Quando i social non sono il problema

I social network non sono però un problema per tutti i ricercatori. Secondo Richard Fletcher, studioso di giornalismo dell’Università di Oxford, le piattaforme social creano sì «bolle» che tendono ad amplificare una data visione del mondo, ma portano anche all’attenzione degli utenti una varietà di punti di vista (e contenuti) maggiore rispetto a quanto avviene attraverso altri media. 

Fletcher ha impostato uno studio in grado di confrontare il consumo di notizie di persone che non utilizzano i social network con altri due gruppi: quelli che affermano di utilizzare intenzionalmente i social per fruire notizie, e quelli che non lo fanno intenzionalmente. I Paesi coinvolti nella ricerca sono stati il Regno Unito, gli Stati Uniti, l’Australia e l’Italia, con cittadini di età ed estrazione sociale differente. 

È emerso che le persone che utilizzano i social network per informarsi sono accidentalmente esposte a più notizie e in grado di venire a contatto con fonti (e opinioni) tra loro diverse, rispetto a coloro che non svolgono alcuna attività sui social network e si informano su altri media, come ad esempio i giornali. I social network che, nella ricerca di Fletcher, hanno avuto un miglior impatto nell’informare l’utente sono stati YouTube e Twitter, seguiti da Facebook. 

L’illusione di comprendere, online e offline

Ci sono poi limiti comuni a tutti i mezzi di informazione. Un aspetto comune alle notizie presenti sui diversi media, sia online che offline, è il rischio di cadere in una trappola cognitiva conosciuta con l’espressione «illusione di comprendere», come suggerito in uno studio del 2002 di alcuni ricercatori affiliati all’Università di Yale (Stati Uniti).

Spesso crediamo di comprendere bene concetti complessi, ma in realtà non è così, com’è dimostrato dalla difficoltà in cui si incorre se si cerca di spiegarli ad altri.

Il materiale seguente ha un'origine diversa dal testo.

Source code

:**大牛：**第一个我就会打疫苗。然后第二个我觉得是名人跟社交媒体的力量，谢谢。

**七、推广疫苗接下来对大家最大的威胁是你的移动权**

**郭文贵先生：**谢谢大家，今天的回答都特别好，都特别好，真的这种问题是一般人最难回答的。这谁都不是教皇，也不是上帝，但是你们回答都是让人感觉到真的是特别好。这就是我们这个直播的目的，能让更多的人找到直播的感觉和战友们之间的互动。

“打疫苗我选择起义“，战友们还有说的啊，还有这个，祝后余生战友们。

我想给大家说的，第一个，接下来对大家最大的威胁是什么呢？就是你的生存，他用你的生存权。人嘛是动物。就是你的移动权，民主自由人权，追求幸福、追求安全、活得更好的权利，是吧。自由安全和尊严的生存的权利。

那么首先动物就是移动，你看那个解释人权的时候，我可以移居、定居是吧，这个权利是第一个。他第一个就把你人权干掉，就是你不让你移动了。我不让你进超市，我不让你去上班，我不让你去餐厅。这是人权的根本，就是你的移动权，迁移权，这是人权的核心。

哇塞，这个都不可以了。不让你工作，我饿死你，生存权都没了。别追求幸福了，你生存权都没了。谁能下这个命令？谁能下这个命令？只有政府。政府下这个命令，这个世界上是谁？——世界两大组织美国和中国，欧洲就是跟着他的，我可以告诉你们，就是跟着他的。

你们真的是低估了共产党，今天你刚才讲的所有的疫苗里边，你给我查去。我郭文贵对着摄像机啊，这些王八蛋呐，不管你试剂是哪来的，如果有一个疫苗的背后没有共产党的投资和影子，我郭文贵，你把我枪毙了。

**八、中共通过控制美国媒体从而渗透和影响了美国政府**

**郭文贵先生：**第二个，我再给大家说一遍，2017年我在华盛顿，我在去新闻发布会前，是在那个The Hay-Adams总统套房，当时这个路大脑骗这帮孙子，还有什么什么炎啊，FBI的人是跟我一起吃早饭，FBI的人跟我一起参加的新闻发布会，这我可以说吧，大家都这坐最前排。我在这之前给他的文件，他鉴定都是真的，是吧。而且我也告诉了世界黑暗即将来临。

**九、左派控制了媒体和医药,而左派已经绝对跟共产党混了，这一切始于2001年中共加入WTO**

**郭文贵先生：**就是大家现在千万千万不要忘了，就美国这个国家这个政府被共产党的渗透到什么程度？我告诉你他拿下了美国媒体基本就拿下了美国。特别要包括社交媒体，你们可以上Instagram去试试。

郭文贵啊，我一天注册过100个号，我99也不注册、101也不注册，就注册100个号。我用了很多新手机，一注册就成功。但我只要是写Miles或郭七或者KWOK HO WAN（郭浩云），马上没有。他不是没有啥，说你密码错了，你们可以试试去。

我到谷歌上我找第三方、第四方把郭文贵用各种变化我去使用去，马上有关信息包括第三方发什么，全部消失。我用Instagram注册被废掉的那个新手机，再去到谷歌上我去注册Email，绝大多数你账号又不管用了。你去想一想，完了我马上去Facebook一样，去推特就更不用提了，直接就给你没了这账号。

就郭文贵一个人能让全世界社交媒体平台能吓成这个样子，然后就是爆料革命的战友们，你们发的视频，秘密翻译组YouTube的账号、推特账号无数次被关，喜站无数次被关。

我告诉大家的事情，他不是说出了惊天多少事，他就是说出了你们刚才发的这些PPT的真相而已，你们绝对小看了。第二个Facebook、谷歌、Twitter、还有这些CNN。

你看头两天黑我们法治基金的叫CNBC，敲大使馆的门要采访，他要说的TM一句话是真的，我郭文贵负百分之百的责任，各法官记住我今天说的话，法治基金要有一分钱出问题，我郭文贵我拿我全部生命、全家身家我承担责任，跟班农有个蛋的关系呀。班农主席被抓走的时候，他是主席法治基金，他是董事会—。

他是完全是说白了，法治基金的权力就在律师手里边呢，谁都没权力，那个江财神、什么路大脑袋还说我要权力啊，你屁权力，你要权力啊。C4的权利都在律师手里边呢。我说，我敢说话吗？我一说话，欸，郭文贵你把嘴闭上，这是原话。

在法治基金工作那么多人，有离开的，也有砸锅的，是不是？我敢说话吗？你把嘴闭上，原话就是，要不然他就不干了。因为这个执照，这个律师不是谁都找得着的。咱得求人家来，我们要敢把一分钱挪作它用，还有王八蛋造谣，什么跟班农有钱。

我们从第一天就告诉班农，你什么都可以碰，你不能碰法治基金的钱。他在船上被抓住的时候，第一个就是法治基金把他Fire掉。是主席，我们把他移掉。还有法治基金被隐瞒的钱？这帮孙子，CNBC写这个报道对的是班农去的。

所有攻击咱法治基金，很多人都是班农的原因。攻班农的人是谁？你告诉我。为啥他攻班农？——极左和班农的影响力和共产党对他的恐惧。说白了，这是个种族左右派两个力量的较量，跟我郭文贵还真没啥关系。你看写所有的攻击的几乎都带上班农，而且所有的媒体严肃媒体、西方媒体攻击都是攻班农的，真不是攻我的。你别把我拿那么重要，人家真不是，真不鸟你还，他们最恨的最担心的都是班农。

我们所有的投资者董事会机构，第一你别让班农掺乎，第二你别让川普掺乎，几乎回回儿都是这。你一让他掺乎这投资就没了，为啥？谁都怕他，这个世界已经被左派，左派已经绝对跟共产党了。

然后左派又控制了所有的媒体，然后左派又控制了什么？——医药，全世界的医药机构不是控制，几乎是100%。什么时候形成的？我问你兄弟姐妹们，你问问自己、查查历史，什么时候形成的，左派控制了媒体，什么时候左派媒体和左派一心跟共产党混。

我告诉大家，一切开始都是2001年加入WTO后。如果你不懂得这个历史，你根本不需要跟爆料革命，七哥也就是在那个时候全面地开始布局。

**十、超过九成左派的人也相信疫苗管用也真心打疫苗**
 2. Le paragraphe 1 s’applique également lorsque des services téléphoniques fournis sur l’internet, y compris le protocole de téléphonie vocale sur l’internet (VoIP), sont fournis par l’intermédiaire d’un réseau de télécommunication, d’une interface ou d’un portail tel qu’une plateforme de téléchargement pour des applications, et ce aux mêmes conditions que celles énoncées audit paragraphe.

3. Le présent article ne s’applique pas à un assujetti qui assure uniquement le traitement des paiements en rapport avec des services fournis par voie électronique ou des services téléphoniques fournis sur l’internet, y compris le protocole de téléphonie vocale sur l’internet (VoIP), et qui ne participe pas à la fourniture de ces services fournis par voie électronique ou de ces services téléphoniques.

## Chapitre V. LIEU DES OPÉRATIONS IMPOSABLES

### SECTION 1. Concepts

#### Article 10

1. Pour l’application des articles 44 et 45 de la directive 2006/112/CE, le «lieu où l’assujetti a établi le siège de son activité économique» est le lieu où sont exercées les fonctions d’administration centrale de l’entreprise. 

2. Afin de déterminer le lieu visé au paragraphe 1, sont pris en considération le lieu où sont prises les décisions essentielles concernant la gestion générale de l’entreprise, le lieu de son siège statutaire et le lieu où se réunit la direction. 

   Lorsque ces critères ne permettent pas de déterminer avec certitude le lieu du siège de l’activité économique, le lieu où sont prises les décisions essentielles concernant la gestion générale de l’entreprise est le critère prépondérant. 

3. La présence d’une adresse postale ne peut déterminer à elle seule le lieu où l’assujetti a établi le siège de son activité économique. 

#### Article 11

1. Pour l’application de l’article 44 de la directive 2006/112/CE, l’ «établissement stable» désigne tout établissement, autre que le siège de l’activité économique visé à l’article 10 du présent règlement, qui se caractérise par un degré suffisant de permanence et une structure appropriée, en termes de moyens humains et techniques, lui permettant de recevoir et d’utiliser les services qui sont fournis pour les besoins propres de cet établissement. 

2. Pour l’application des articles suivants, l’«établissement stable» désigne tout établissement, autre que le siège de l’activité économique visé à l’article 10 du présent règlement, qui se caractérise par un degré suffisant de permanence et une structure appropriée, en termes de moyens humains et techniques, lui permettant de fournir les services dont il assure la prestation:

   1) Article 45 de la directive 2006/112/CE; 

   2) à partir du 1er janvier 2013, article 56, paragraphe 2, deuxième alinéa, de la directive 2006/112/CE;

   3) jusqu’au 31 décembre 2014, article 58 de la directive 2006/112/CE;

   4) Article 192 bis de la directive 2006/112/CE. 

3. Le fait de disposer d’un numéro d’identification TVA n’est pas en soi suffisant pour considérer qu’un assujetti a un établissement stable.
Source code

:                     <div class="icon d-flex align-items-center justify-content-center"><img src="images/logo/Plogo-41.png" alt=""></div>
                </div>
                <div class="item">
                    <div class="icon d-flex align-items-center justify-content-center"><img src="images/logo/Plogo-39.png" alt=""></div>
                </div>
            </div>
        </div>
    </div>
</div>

Un esempio efficace per dare un’idea del fenomeno è il cosiddetto «test della bicicletta»: pensiamo di sapere come funziona una bicicletta, ma nel momento in cui ci viene chiesto di disegnarla pochi riescono a tracciare uno schizzo accurato, o a decidere quale disegno corrisponda più o meno alla sua reale struttura.

L’«illusione di comprendere» può trarre in inganno sia con notizie (o informazioni) online che offline, ed è spesso dettata dalla fretta e dalla superficialità con cui si approcciano le notizie. Una buona pratica è quella di soffermarsi su una notizia il tempo necessario per comprenderla correttamente, qualsiasi sia il media su cui la fruiamo.